И он исчез! Я закрыла дверь и прокралась наверх. Сначала я почувствовала слабость, а потом истерику. Когда Кассиус вернулся домой в одиннадцать, я лежала на диване в слезах, и все, что я могла ему сказать сквозь рыдания:
– Бриллианты пропали! Бриллианты исчезли!
Сначала он подумал, что я сошла с ума, а потом, когда я, наконец, показала ему, он разволновался почти так же, как и я. Он спустился вниз и принес бутылку шампанского, и мы отпраздновали это событие в полночь в нашей комнате. Позже нам пришлось солгать Перкинсу, чтобы объяснить, почему не хватает одной бутылки. Но какое значение имела ложь или даже мнение Перкинса о нас? Мы больше не были раздавлены весом ста шестидесяти двух алмазов, которые нам не принадлежали!
Такова история моей связи с этим делом. С той ночи я никогда не видела и не слышала о камнях, не видела ни майора, ни миссис Тэтчер. Алмазы поступили в наше владение и покинули нас в точности так, как я сказала, и хотя мое заявление может вызвать большое недоверие со стороны моих читателей, все, что я могу сказать, это то, что я готова поручиться за правдивость каждого слова.
Заявление Глэдис, маркизы Каслкорт
Я уверена, что если кто-то и был наказан за свои проступки, так это я. Наверное, мне следовало бы сказать "грехи", но это такое неприятное слово! Я не могу представить себя совершающей грехи, и все же это именно то, что я, кажется, сделала. Я не была бы более удивлена, если бы кто-то сказал мне, что я собираюсь совершить убийство. Я поняла одну вещь: вы не знаете, что можете сделать, пока не испытаете искушения. И тогда вы поступаете неправильно, прежде чем осознаете это, и внезапно до вас доходит, что вы преступник совершенно неожиданно, и никто не удивляется больше, чем вы. Я, конечно, знаю, что я была самым удивленным человеком в Лондоне, когда поняла, что я … Но я слишком отвлекаюсь, а я хочу рассказать свою историю просто и коротко.

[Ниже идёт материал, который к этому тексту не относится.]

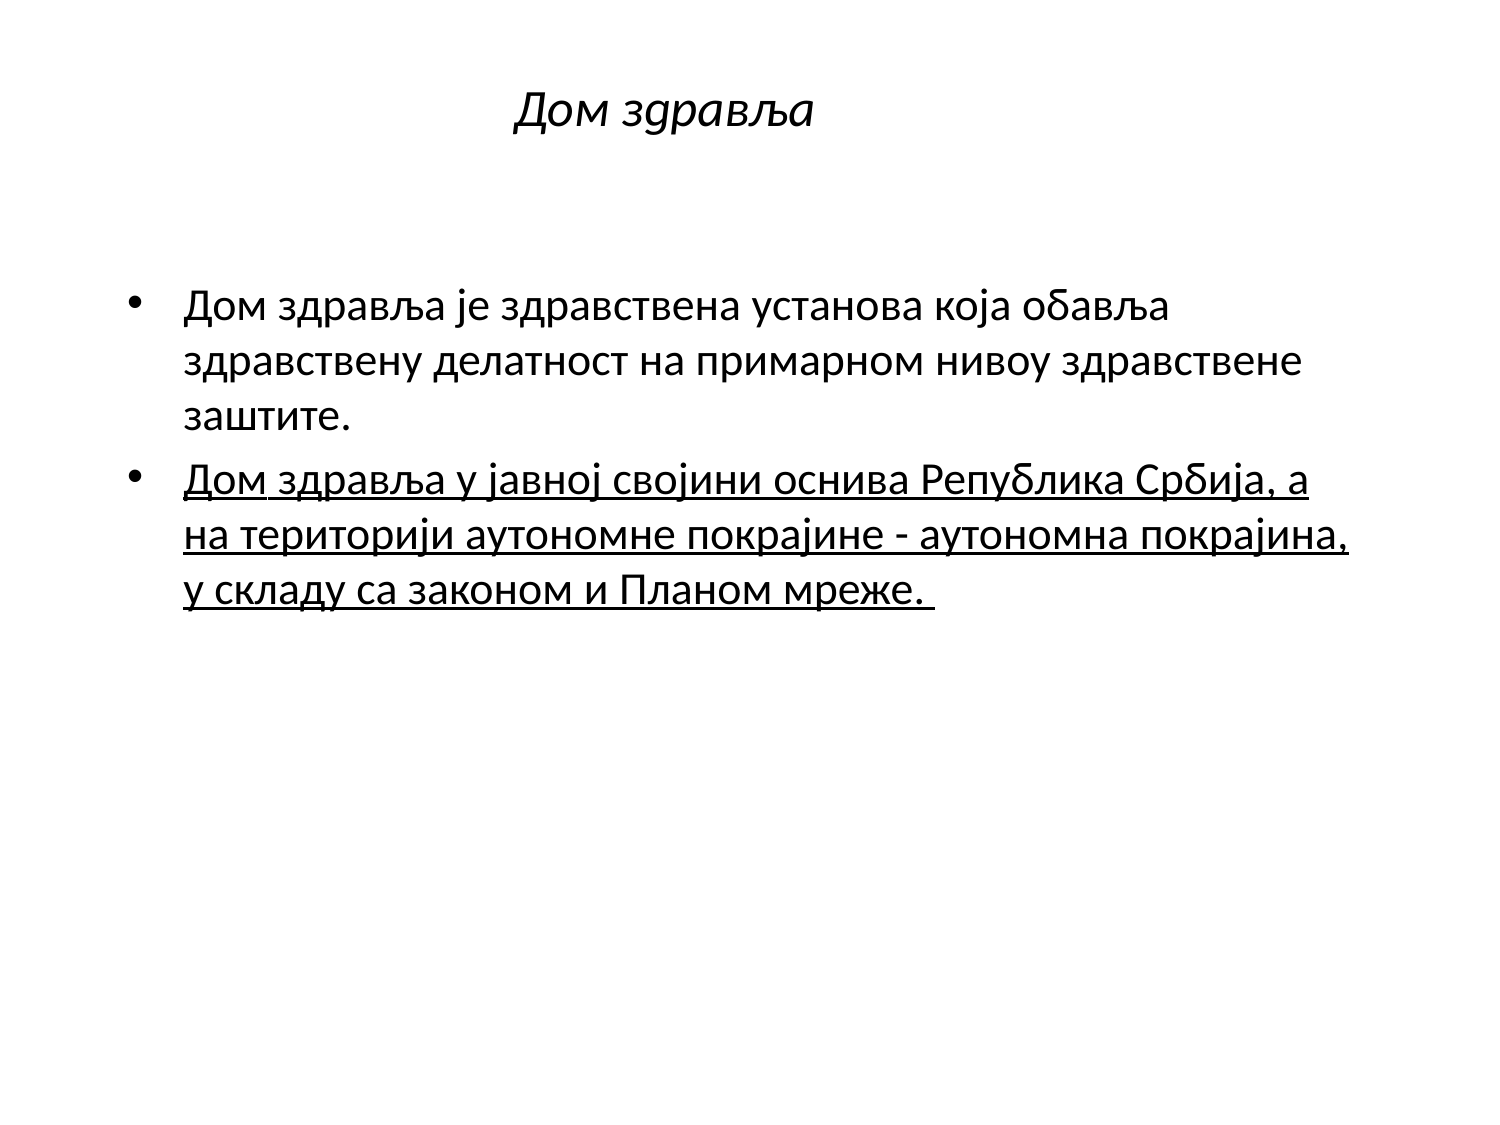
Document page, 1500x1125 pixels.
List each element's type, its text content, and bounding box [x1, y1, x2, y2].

list Дом здравља је здравствена установа која обавља здравствену делатност на примарном нивоу здравствене заштите. Дом здравља у јавној својини оснива Република Србија, а на територији аутономне покрајине - аутономна покрајина, у складу са законом и Планом мреже. [112, 267, 1376, 1063]
title Дом здравља [76, 66, 1265, 209]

Всем известно, что, когда я вышла замуж за лорда Каслкорта, я была бедна. Чего все не знают, так это того, что я не была прирожденным бережливым человеком. Расточительность была у меня в крови, как пьянство или любовь к картам у некоторых мужчин. У меня вообще никогда не было денег. Я годами носила одни и те же перчатки и всегда шила себе платья, тоже неплохо. Я сшила платья, о которых говорила леди Банди, но это не имеет никакого отношения к делу, я ухожу от сути.